■ **Source passage**
* Begin *
Mark van Raamsdonk (UBC Canada) is quite a physicist. After dozens of very solid technical papers, he decided to write a rather deep conceptual essay (if we want to avoid the term "vague speculative fairy-tale") called

Comments on quantum gravity and entanglement (click).SlavaM originally wanted to promote this article in his own review but finally it's up to me. ;-)

When a technically weak physicist decides to write an ambitious paper about big questions of quantum gravity, she or he usually ends up with a pile of gibberish and pap. You can't take much of it because it makes no sense.

With Mark's paper about qualitative conceptual questions, we face the opposite problem. When I am reading it, I pretty much agree with every word of it. So at the end, one inevitably has to ask what is it that he has written but is not yet appreciated as a part of the lore?

After the second reading, I tend to believe that there's something like that and it's very powerful but I am still not capable to articulate it crisply. :-)

**The kind of questions he's asking**

Let us begin with the general problems he would like to fully solve by following his program. In string theory, we have learned many quantum mechanical systems that are dual i.e. equivalent to quantum gravity in some appropriate large N limits.

The non-gravitational systems that display such an emergent gravitational behavior are pretty diverse. So the question is

What feature that they share is responsible for the magic of emergent gravity?In other words, why does the gravitational description emerge? What is universal about the theories or states where a dynamical, weakly curved spacetime emerges?

And Mark would also like to answer all questions about the origin of complementarity, e.g.: Can we associate Hilbert space with limited patches or just "full" spacetimes? What is the link between the Hilbert spaces - and the space of density matrices - for different patches? Do we need to learn some quadratic maps between pure states and mixed states?

**The kind of his gluing answer**

Fine, so I have described some of his questions by now. What are his answers? If I strengthen and streamline his statements a little bit, he wants to argue e.g. that:

The primordial degrees of freedom may be viewed as non-geometric ones, and even referring to disconnected components of a not necessarily geometric spacetime. Whenever you want to connect or glue these disconnected components of the spacetime, you need a glue. Mark's glue is the entanglement between the pure states in the components.Now, I can formulate these statements in a nearly equivalent way so that the propositions will look like obvious tautologies. Truly disconnected parts of spacetime are independent rather than entangled. Yes, indeed.

Whenever you want to talk about the distances between two points, which is pretty helpful in geometry, you want the components to be connected. That's right, too. Once you glue two parts of the spacetime, the degrees of freedom in these two parts get entangled as long as you know that the total energy is low. Yes, indeed: that's true even in quantum field theory. The more tightly they're connected (by thick and/or short necks, like if you're trying to minimize resistivity of a system of resistors), the more entangled the degrees of freedom are. Yes, that's true, too.

While it may be hard to find a clearly new or provocative statement, I think that they are written somewhere over there. It's just not easy to pinpoint the location. :-)
* End *
■ **Data listing**
* Begin *
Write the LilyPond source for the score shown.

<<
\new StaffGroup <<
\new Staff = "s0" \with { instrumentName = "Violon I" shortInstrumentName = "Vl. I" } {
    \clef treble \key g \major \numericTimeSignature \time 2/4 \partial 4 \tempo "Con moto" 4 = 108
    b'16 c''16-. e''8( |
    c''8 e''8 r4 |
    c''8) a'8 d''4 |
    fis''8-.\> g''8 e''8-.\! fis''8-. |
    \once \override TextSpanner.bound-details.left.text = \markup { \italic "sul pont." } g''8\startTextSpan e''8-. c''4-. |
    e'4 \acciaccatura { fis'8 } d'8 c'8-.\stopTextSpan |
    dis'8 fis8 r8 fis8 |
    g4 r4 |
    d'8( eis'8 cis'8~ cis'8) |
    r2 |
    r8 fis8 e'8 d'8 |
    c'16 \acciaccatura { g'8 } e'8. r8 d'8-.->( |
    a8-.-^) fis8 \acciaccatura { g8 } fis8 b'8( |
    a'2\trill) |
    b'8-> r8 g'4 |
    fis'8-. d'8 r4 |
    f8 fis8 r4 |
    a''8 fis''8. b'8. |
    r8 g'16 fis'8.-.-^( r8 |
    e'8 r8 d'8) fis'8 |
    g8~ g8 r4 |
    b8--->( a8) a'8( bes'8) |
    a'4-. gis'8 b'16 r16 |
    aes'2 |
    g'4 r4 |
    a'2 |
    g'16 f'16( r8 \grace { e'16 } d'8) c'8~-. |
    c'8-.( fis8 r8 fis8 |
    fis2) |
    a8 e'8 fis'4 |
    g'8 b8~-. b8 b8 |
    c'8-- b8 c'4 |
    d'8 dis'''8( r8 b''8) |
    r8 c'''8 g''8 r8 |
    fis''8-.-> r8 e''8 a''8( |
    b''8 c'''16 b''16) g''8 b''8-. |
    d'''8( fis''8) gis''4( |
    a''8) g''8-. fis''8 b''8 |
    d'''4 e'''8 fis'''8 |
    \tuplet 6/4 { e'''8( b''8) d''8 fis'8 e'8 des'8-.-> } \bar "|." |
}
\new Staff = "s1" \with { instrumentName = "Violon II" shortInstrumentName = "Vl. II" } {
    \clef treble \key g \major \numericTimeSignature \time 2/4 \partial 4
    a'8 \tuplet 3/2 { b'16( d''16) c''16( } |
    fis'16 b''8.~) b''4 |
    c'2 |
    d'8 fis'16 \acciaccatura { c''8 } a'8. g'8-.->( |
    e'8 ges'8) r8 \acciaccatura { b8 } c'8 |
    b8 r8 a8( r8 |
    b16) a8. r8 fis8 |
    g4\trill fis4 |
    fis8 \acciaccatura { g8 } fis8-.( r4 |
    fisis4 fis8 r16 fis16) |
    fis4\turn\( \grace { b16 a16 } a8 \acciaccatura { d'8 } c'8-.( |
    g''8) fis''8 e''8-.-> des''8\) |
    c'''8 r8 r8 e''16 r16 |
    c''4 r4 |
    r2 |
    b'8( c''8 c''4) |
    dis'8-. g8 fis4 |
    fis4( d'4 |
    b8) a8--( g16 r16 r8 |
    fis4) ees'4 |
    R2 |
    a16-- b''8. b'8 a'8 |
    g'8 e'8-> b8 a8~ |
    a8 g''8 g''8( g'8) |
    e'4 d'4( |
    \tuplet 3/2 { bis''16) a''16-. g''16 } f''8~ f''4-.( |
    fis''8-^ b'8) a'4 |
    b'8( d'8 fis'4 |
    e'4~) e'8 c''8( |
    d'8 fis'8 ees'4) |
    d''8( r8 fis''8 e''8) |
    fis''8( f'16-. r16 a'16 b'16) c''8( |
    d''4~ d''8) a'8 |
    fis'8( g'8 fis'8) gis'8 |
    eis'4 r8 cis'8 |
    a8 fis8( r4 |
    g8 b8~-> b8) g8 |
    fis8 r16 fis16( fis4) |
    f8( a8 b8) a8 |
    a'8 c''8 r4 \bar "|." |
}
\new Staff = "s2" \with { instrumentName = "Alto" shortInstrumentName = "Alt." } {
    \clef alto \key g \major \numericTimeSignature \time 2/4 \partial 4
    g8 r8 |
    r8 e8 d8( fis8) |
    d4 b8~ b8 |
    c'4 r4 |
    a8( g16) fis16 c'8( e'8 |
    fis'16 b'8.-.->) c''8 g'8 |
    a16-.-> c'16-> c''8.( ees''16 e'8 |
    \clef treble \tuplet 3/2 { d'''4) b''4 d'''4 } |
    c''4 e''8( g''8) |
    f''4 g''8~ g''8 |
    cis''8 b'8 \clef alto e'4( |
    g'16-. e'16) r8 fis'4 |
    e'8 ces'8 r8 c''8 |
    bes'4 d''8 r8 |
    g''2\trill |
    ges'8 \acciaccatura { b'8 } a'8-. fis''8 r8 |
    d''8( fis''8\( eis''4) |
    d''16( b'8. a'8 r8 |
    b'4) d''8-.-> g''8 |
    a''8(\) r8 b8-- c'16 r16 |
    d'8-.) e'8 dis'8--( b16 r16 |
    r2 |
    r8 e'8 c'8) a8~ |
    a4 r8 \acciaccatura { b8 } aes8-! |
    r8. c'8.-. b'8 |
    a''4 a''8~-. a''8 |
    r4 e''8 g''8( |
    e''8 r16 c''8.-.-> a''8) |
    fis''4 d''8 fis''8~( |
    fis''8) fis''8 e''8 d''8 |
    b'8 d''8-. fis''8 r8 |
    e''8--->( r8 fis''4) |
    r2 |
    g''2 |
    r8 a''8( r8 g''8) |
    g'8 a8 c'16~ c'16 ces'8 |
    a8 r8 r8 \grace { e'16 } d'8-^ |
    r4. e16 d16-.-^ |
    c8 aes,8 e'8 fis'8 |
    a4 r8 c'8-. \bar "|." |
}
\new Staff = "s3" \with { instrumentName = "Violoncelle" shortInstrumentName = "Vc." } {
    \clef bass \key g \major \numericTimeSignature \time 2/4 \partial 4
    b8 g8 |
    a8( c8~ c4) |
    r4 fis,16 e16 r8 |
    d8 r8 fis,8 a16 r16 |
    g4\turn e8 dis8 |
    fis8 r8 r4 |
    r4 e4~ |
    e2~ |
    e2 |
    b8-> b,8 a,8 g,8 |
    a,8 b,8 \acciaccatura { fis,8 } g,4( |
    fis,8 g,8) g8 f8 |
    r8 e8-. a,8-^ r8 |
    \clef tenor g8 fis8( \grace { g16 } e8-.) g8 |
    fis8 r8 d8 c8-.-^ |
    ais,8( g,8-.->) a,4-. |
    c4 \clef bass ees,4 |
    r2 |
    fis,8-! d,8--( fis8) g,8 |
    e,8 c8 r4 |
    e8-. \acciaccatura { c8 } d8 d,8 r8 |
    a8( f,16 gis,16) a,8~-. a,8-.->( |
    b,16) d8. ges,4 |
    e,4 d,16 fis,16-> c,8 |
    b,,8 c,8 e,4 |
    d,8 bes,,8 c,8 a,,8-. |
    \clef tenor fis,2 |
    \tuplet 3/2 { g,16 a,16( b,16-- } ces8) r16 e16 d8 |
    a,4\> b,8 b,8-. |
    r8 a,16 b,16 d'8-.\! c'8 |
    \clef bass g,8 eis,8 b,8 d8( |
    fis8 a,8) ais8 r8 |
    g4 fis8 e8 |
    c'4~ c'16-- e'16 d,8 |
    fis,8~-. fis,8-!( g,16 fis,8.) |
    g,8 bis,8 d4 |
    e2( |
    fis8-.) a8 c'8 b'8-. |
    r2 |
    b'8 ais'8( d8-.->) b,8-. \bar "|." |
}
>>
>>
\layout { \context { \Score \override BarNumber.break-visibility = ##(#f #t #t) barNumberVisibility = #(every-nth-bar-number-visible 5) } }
* End *
■ **Goal A**
Answer these from the post on quantum gravity and entanglement:
(i) Where does Mark van Raamsdonk work?
(ii) In his proposal, what acts as the glue that connects disconnected components of spacetime?
(iii) What does a technically weak physicist usually end up with after writing an ambitious paper on quantum gravity?
■ **Goal B**
For each statement, say whether it agrees with the post on quantum gravity and entanglement, and quote the words that decide it.
(i) The writer of the post disagrees with much of Mark's paper.
(ii) Truly disconnected parts of spacetime are entangled.
(iii) Parts of spacetime that are more tightly connected have more entangled degrees of freedom.

■ **Task answer A**
(i) UBC Canada.
(ii) The entanglement between the pure states in the components.
(iii) A pile of gibberish and pap.

■ **Task answer B**
(i) No. "When I am reading it, I pretty much agree with every word of it."
(ii) No. "Truly disconnected parts of spacetime are independent rather than entangled."
(iii) Yes. "The more tightly they're connected (by thick and/or short necks, like if you're trying to minimize resistivity of a system of resistors), the more entangled the degrees of freedom are."